I am afraid the indiscretion of a printer has committed me with my friend Mr. Adams,
for whom, as one of the most honest and disinterested
men alive, I have a cordial esteem,
increased by long habits of concurrence in
opinion in the days of his republicanism: and
even since his apostasy to hereditary monarchy
and nobility, though we differ, we differ as
friends should do. Beckley had the only copy
of Paine's pamphlet [Rights of Man], and lent
it to me, desiring when I should read it, that
I would send it to a Mr. J. B. Smith, who had
asked it for his brother to reprint it. Being
an utter stranger to J. B. Smith, both by
sight and character, I wrote a note to explain
to him why I (a stranger to him) sent him
a pamphlet, to wit, that Mr. Beckley had desired
it; and to take off a little of the dryness
of the note, I added that I was glad to find it
was to be reprinted, that something would,
at length, be publicly said against the political
heresies which had lately sprung up among
us, and that I did not doubt our citizens would
rally again round the standard of “Common
Sense.” That I had in my view the “ Discourses
on Davila,” which have filled Fenno's
papers for a twelvemonth, without contradiction,
is certain, but nothing was ever
further from my thoughts than to become myself
the contradictor before the public.
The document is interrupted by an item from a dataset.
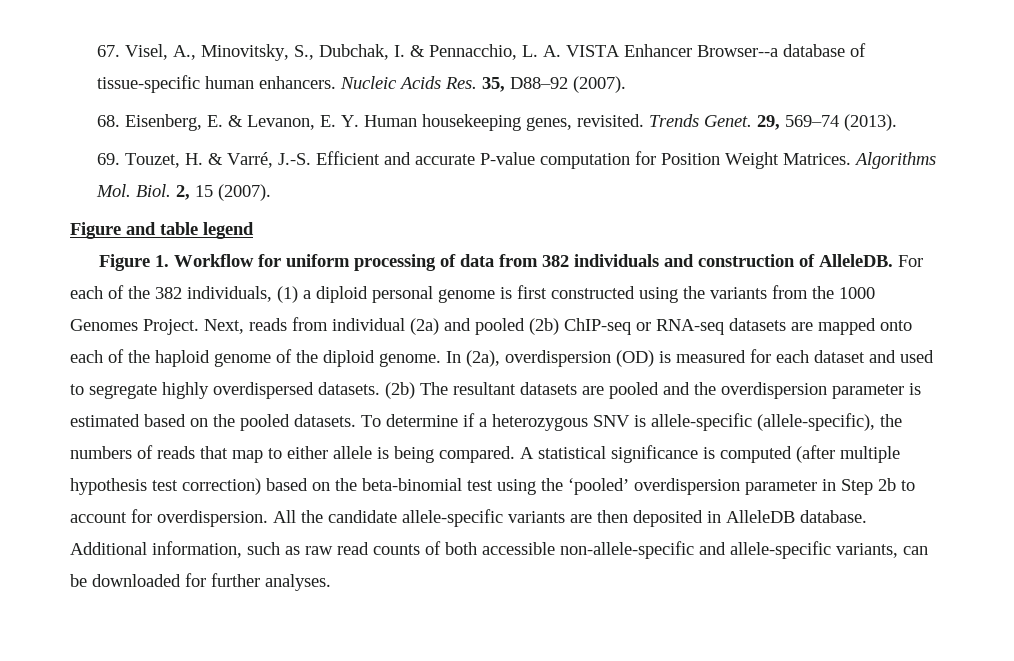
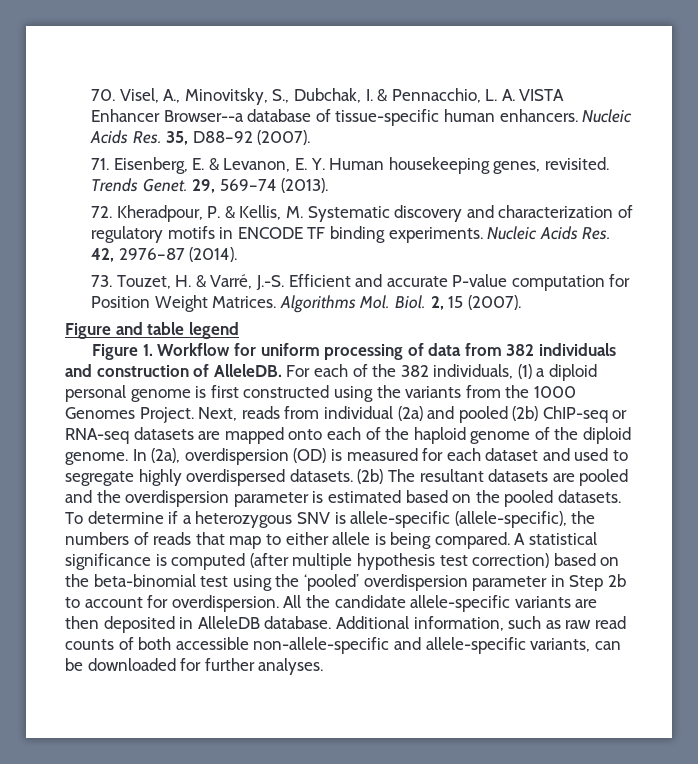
[97,45,121,57] 67. -> [90,89,115,101] 70.
[97,115,121,127] 68. -> [90,158,109,170] 71.
[97,153,121,165] 69. -> [90,205,633,222] [90,226,612,243] [90,247,238,262] [90,275,112,287] 72. Kheradpour, P. & Kellis, M. Systematic discovery and characterization of regulatory motifs in ENCODE TF binding experiments. Nucleic Acids Res. 42, 2976–87 (2014). // 73.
To my
great astonishment, however, when the pamphlet
came out, the printer had prefixed my note
to it, without having given me the most distant
hint of it. Mr. Adams will unquestionably
take to himself the charge of political heresy,
as conscious of his own views of drawing the
present government to the form of the English
constitution, and, I fear, will consider me as
meaning to injure him in the public eye. I
learn that some Anglo-men have censured it
in another point of view, as a sanction of
Paine's principles tends to give offence to the
British government. Their real fear, however,
is that this popular and republican pamphlet,
taking wonderfully, is likely at a single stroke,
to wipe out all the unconstitutional doctrines
which their bell-weather, “Davila,” has been
preaching for a twelvemonth. I certainly never
made a secret of my being anti-monarchical,
and anti-aristocratical; but I am sincerely mortified
to be thus brought forward on the public stage, where to remain, to advance or to retire,
will be equally against my love of silence
and quiet, and my abhorrence of dispute.—
To President Washington. Washington ed. iii, 257. Ford ed., v, 329.